Page excerpt START

Pakistan's Musharraf to Seek New Term in Oct. 6 Vote President Gen. Pervez Musharraf will seek a new five-year term in elections scheduled for Oct. 6, brushing aside opposition objections and concerns about his waning popularity. Musharraf, who seized power in a 1999 coup, has signaled his intension to resign his post as army chief if re-elected.
NPR logo Pakistan's Musharraf to Seek New Term in Oct. 6 Vote

Pakistan's Musharraf to Seek New Term in Oct. 6 Vote

An undated handout photo shows Pakistan's President Gen. Pervez Musharraf as he addresses a news conference in Islamabad. Press Information Dept., Pakistan hide caption

toggle caption
Press Information Dept., Pakistan

An undated handout photo shows Pakistan's President Gen. Pervez Musharraf as he addresses a news conference in Islamabad.

Press Information Dept., Pakistan


Musharraf Faces Threats, Discontent

Pakistan's President Gen. Pervez Musharraf will seek a new five-year term in elections scheduled for Oct. 6, brushing aside opposition objections and concerns about his waning popularity.

Musharraf, who seized power in a 1999 coup, has signaled his intension to resign his post as army chief if re-elected. Opposition parties, meanwhile, have threatened to boycott the vote to deny it legitimacy. There is no sign they will field a candidate of their own.

Page excerpt END
Data section START

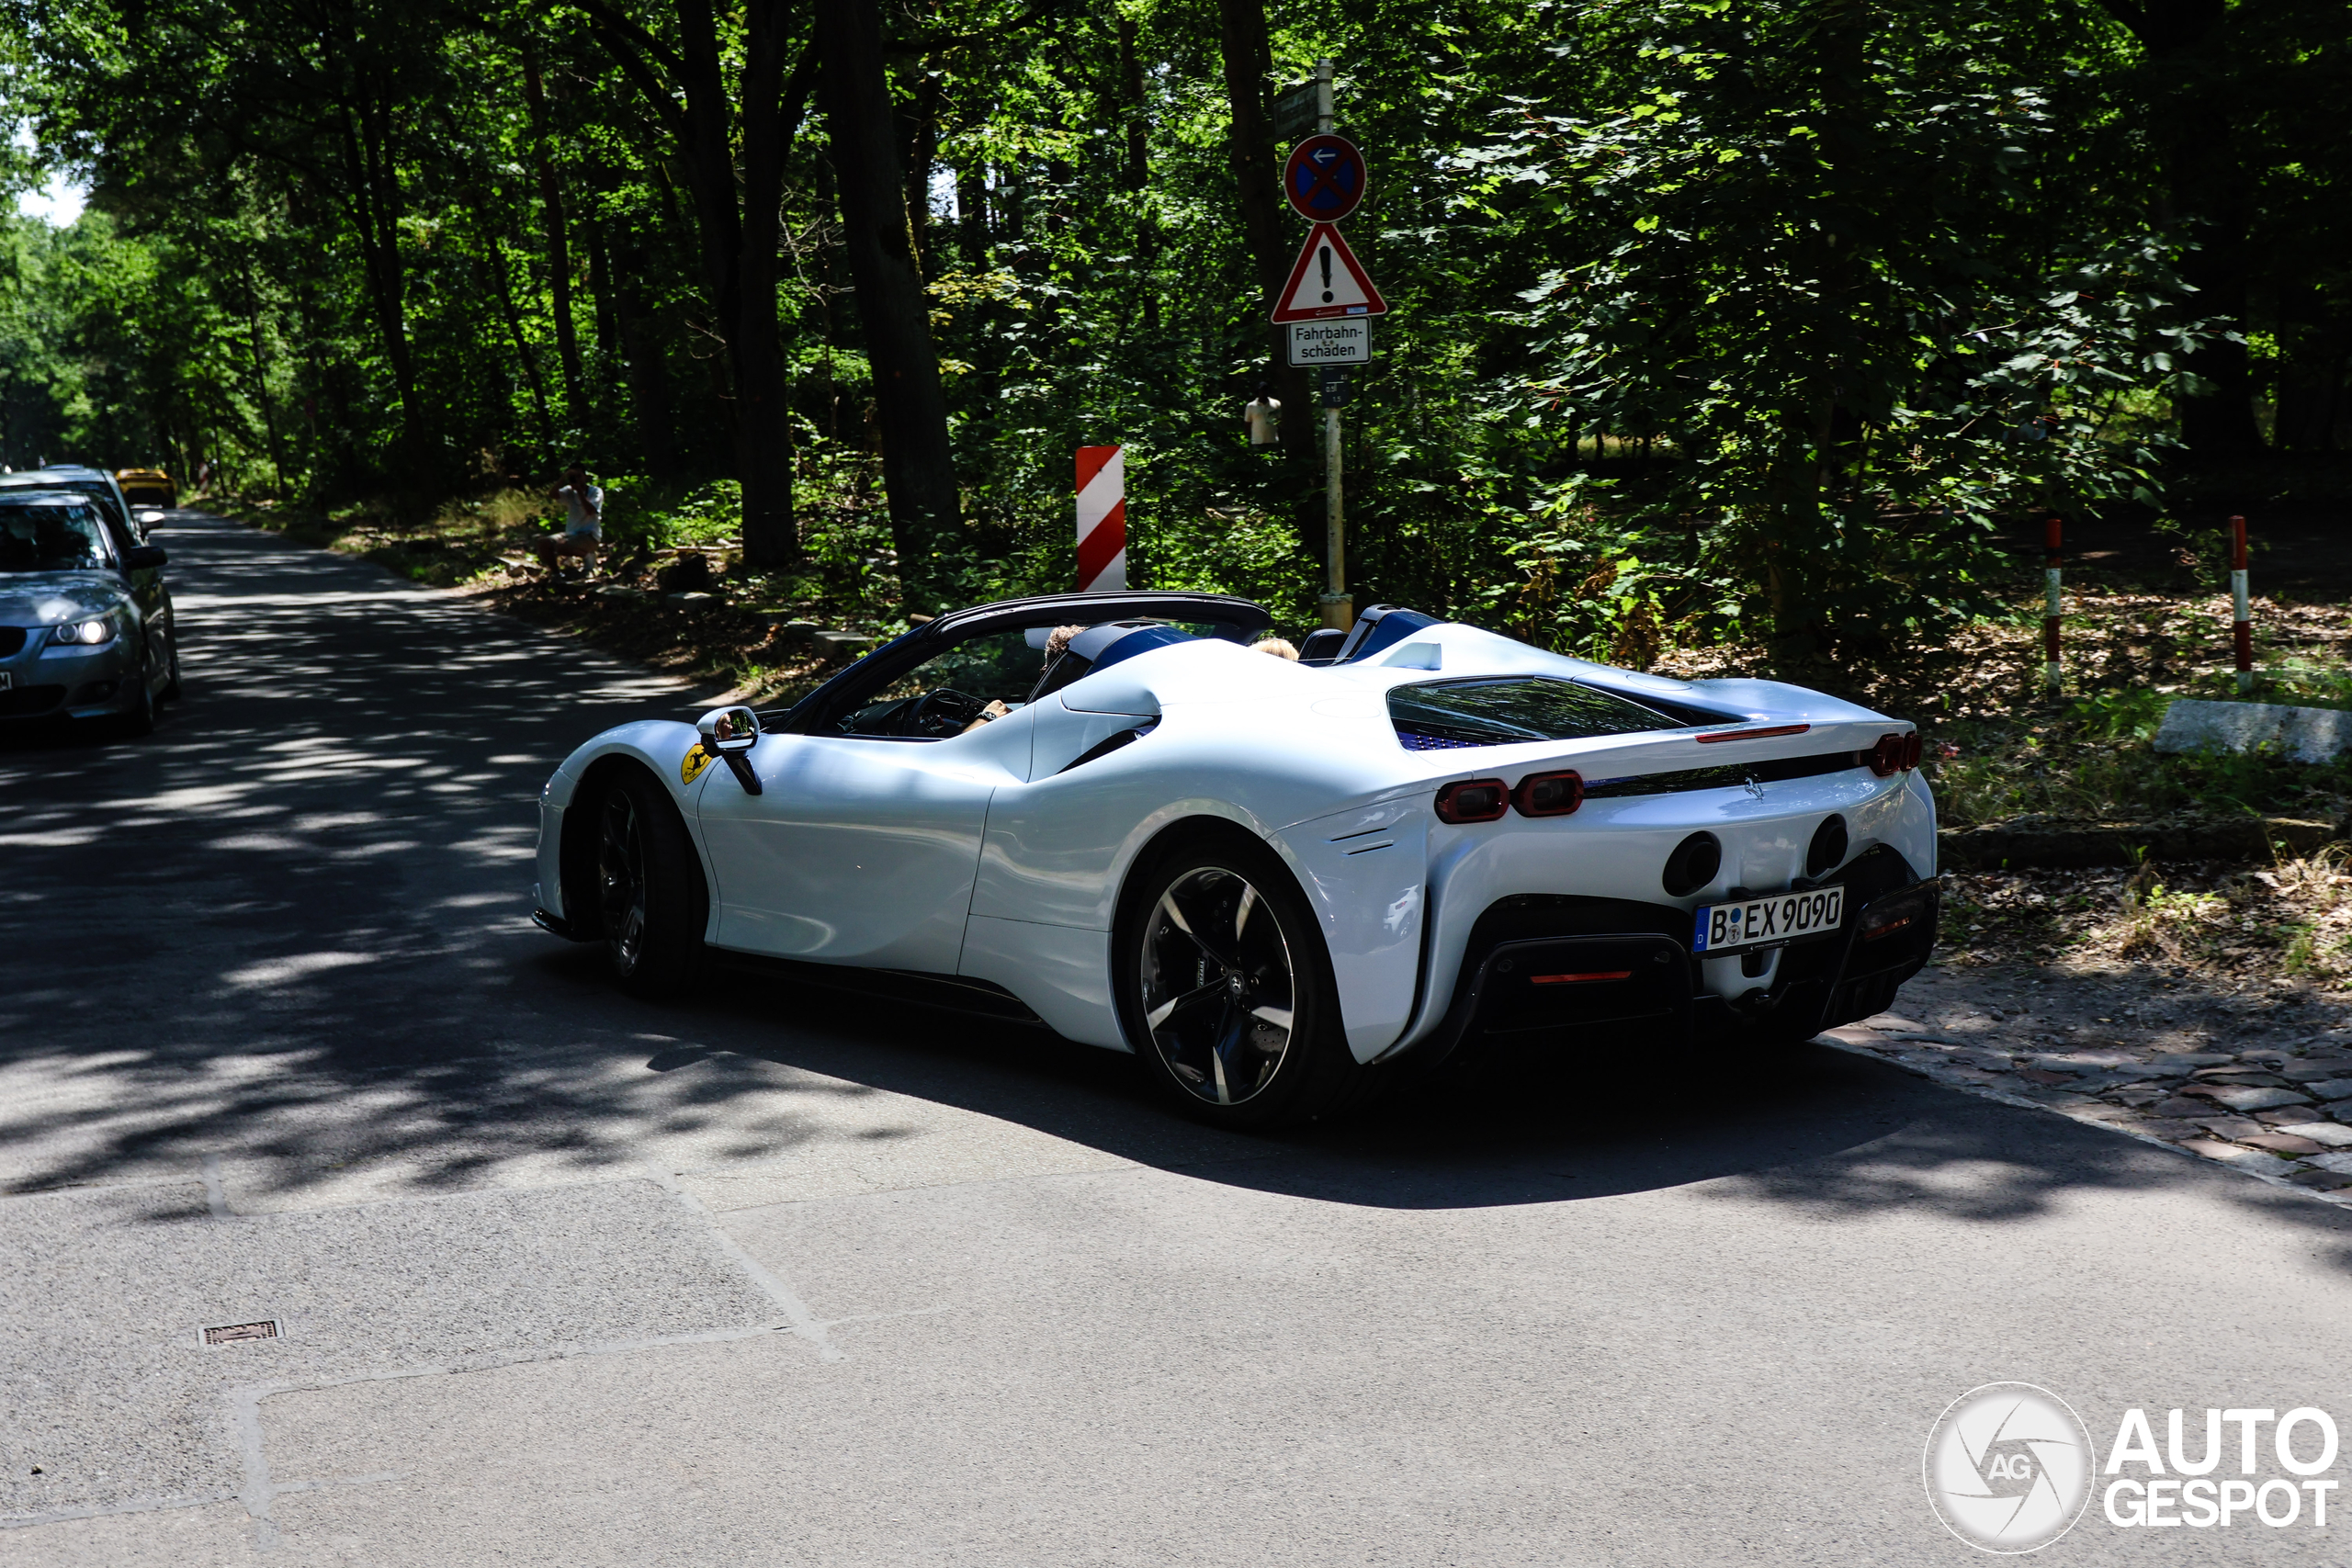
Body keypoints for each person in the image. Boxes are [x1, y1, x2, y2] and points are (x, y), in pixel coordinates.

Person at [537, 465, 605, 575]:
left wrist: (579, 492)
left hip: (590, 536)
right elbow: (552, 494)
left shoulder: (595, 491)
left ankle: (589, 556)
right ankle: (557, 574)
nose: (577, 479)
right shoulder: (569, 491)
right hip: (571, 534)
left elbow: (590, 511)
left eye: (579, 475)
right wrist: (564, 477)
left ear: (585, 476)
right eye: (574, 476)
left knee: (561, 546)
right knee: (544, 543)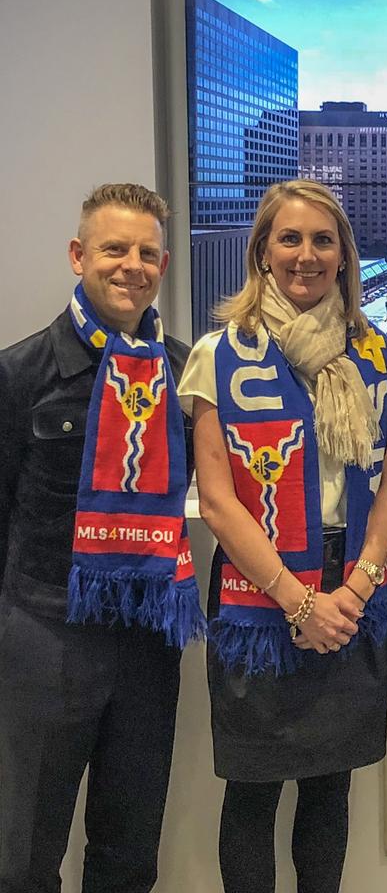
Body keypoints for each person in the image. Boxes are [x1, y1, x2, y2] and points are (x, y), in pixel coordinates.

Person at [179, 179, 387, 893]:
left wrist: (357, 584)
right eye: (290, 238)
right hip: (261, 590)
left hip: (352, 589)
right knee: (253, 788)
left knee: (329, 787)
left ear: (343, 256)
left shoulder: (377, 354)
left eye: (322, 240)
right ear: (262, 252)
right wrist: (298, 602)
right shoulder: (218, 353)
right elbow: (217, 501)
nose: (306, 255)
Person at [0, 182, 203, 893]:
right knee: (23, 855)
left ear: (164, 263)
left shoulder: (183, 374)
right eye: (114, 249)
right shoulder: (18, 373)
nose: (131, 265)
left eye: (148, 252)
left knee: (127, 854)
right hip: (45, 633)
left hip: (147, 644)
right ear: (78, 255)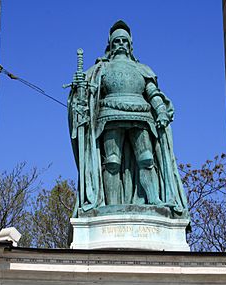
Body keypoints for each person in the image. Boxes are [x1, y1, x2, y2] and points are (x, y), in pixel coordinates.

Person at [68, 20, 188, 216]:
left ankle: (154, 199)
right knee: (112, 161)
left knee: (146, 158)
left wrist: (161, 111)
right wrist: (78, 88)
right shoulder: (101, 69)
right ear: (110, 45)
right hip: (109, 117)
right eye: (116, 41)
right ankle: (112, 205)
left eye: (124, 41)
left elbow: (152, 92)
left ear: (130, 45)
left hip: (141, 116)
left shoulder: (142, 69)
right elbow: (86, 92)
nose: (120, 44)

Data section END

Tasks for this exercise —
1 - According to the news article, in what year did Musharraf seize power?
2 - Duplicate the part of the news article that opens with the words containing "Musharraf Faces Threats, Discontent" and closes with "of their own.".
3 - List every title or post that the news article gives for Musharraf.

Numbered responses —
1 - He seized power in a 1999 coup.

2 -
Musharraf Faces Threats, Discontent

Pakistan's President Gen. Pervez Musharraf will seek a new five-year term in elections scheduled for Oct. 6, brushing aside opposition objections and concerns about his waning popularity.

Musharraf, who seized power in a 1999 coup, has signaled his intension to resign his post as army chief if re-elected. Opposition parties, meanwhile, have threatened to boycott the vote to deny it legitimacy. There is no sign they will field a candidate of their own.

3 -
- President
- General (Gen.)
- Army chief